FHC prefere candidato da coligação
PUBLICAÇÃO
segunda-feira, 14 de janeiro de 2002
Wilson Silveira 
Moscou O presidente Fernando Henrique Cardoso afirmou ontem em Moscou, na Rússia, que não é xerife da esquina para dizer quem pode ou não ser candidato, ao negar que a pré-candidatura do ministro do Desenvolvimento Agrário, Raul Jungmann, tenha sido patrocinada pelo Planalto para favorecer o ministro da Saúde, José Serra.
Questionado se o ministro Jungmann era uma espécie de laranja de Serra, que é o candidato preferido pelo Planalto, o presidente afirmou: Quem avisou ao Serra que o Jungmann seria candidato foi o ministro da Justiça, Aloysio Nunes Ferreira, a meu pedido, no dia que eu soube, que foi segunda-feira. O Serra nem sabia, estava na Europa, não tinha nem idéia.
Segundo o presidente, é preciso fazer menos suposições e buscar mais informação. O ministro Jungmann tomou uma decisão de se lançar porque há prévias no PMDB. E apenas me informou, disse.Quem quiser ser candidato que seja, nos vários partidos. As convenções são em junho, eu sou presidente da República, não sou xerife da esquina, para dizer você pode, você não pode. E acrescentou que quando uma pessoa vem a mim e diz eu estou querendo ser candidato do meu partido, que aliás não é o meu, o que você quer que eu diga? Não seja, seja? Não, não. Cada um tem que assumir suas responsabilidades e não inventar jogadas que não existem.
FHC afirmou também que não vai transformar o último ano do seu governo em comitê eleitoral de quem quer que seja.
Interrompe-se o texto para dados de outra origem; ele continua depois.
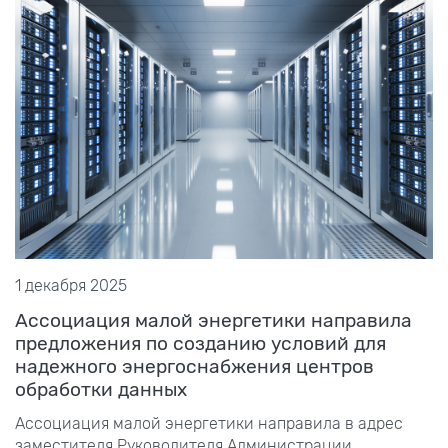
1 декабря 2025
Ассоциация малой энергетики направила
предложения по созданию условий для
надежного энергоснабжения центров
обработки данных
Ассоциация малой энергетики направила в адрес
заместителя Руководителя Администрации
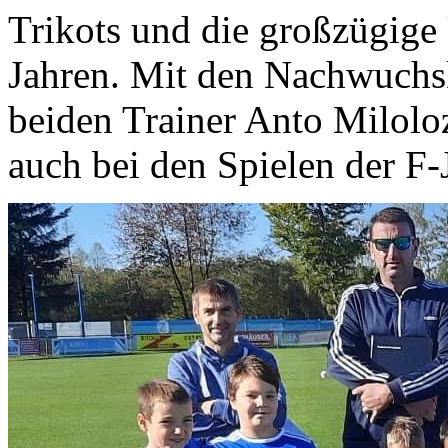
Trikots und die großzügige
Jahren. Mit den Nachwuchsk
beiden Trainer Anto Miloloz
auch bei den Spielen der F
O que não quer dizer que eu não vá apoiar o candidato do meu partido ou da coligação, que é o que eu prefiro, se for possível, ressalvou.
Para o presidente, o PSDB tem todas as condições de lançar candidato, embora isso não seja obrigatório. Eu sou presidente de honra do PSDB e, portanto, o meu candidato é o candidato do PSDB, mas eu sou presidente da República e de uma coligação, e vou insistir na necessidade de manter esse espírito de coligação, manter a aliança dos partidos que me sustentam.
Questionado se isso significava que poderia apoiar Roseana como cabeça-de-chapa, afirmou: Eu não posso afirmar isso, porque, como eu estou dizendo, não há consolidação de nada.
FHC classificou de intriga a suposta formação de um quarteto nordestino anti-Serra, integrado pelo governador do Ceará, Tasso Jereissati, pelo ex-senador Antonio Carlos Magalhães, por Roseana e por seu pai, o senador José Sarney. Isso é intriga, é conversa, não existe absolutamente isso. Nem o Tasso nem a Roseana vão se prestar a quartetos para fazer intrigas. Quem sabe podem fazer um duo para deleitar-nos com suas propostas, brincou.